Abstract
We study sorting operators $\textrm{A}$ on permutations that are obtained composing Knuth's stack sorting operator \textrmS and the reverse operator $\textrm{R}$, as many times as desired. For any such operator $\textrm{A}$, we provide a bijection between the set of permutations sorted by $\textrm{S} \circ \textrm{A}$ and the set of those sorted by $\textrm{S} \circ \textrm{R} \circ \textrm{A}$, proving that these sets are enumerated by the same sequence, but also that many classical permutation statistics are equidistributed across these two sets.

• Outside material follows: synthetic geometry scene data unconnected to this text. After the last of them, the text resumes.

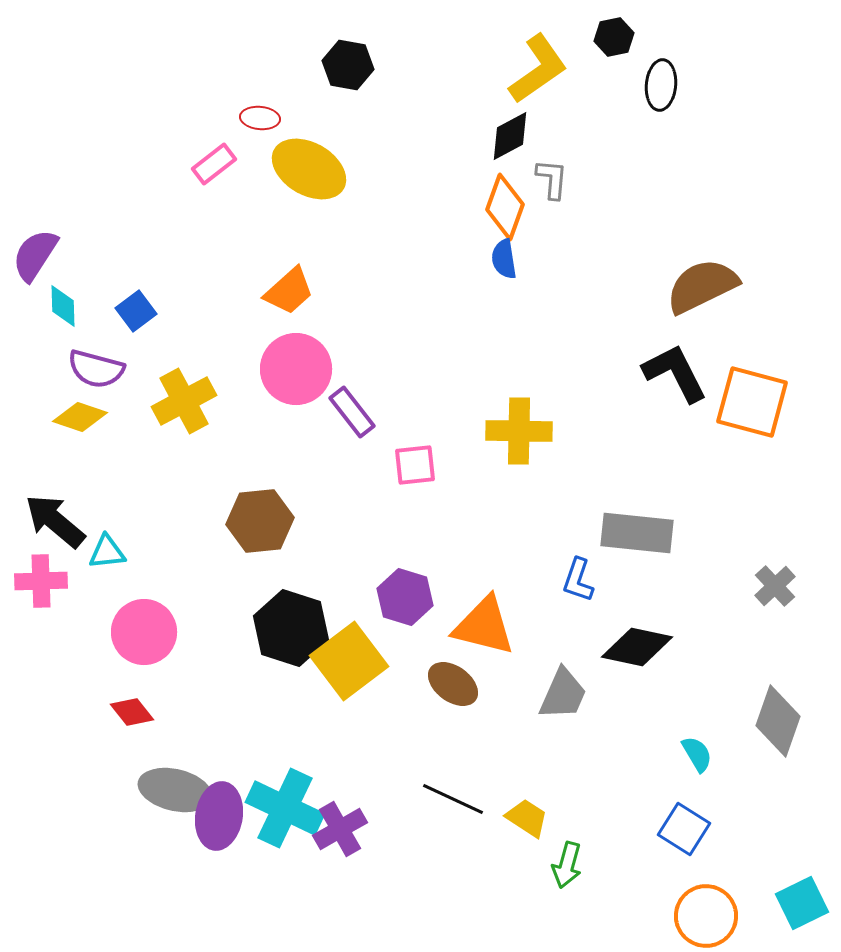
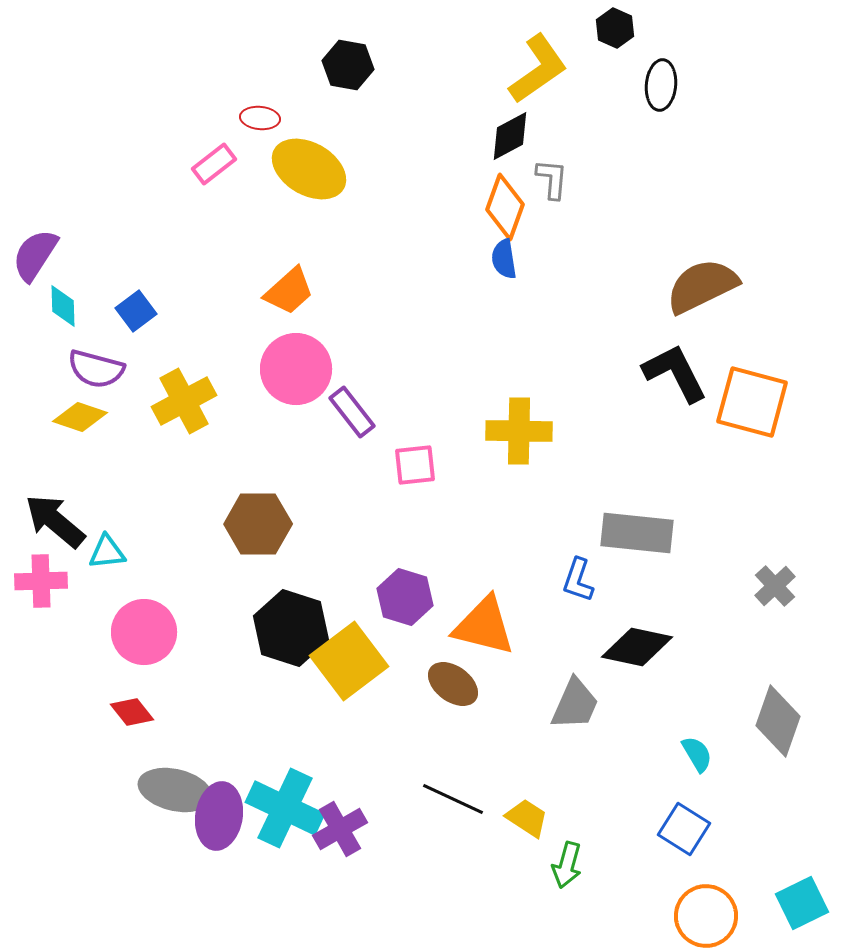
black hexagon at (614, 37): moved 1 px right, 9 px up; rotated 24 degrees counterclockwise
brown hexagon at (260, 521): moved 2 px left, 3 px down; rotated 6 degrees clockwise
gray trapezoid at (563, 694): moved 12 px right, 10 px down
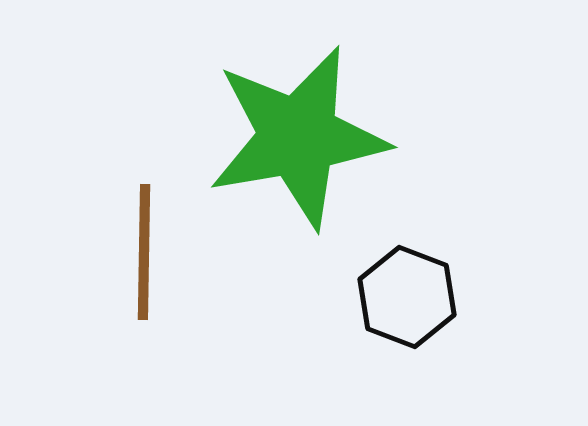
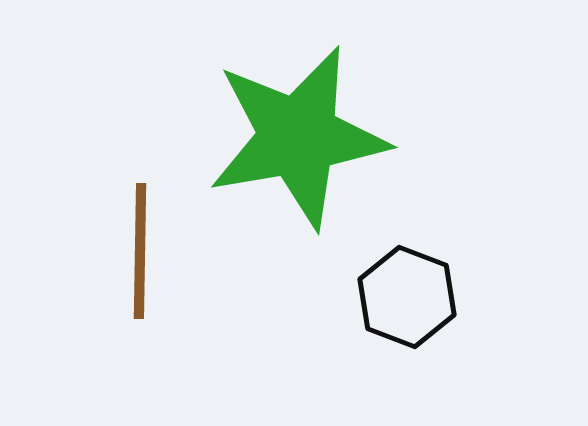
brown line: moved 4 px left, 1 px up
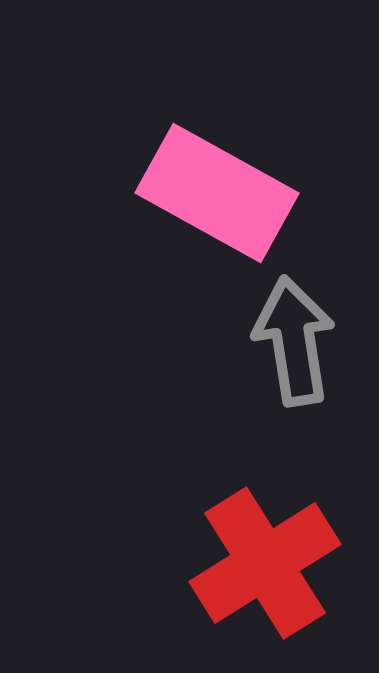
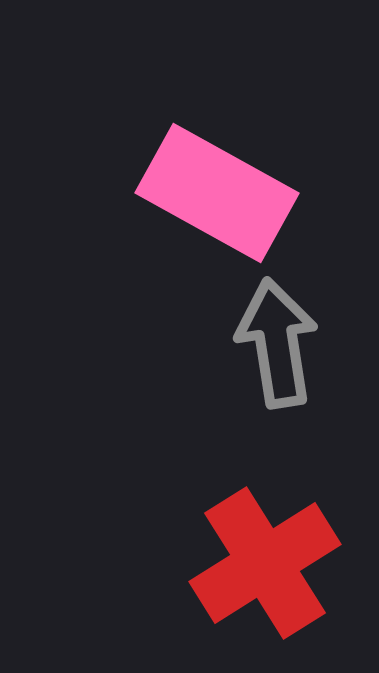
gray arrow: moved 17 px left, 2 px down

The description of this family of bijections is based on an apparently novel bijection between the set of permutations avoiding the pattern $231$ and the set of those avoiding $132$ which preserves many permutation statistics. We also present other properties of this bijection, in particular for finding families of Wilf-equivalent permutation classes.
Highlights
Partial sorting algorithms were one of the early motivations for the study of permutation patterns
We will prove that ΦA is a bijection from the set of permutations sorted by S ◦ A to the set of those sorted by S ◦ R ◦ A
We study the properties of bijections ΦA in somewhat greater detail. This will prove the second part of Conjecture 1, that deals with permutation statistics equidistributed over the set of permutations sorted by S ◦ A and the set of those sorted by S ◦ R ◦ A
Summary
Partial sorting algorithms were one of the early motivations for the study of permutation patterns. Stack sorting can be considered as an operator or procedure, S, applied to permutations It is defined recursively as: S(αnβ) = S(α)S(β)n. Stack sortable permutations are those that may not contain subwords (not necessarily consecutive) of the form bca where a < b < c Such permutations are said to avoid the pattern 231, and the collection of all such is denoted Av(231). We can replace this latter set by the elements of Av(132) belonging to the image of A, since the self-inverse operator R immediately provides a bijection between Av(231) and Av(132) In establishing this result we demonstrate an apparently novel bijection between Av(231) and Av(132) which preserves many permutation statistics.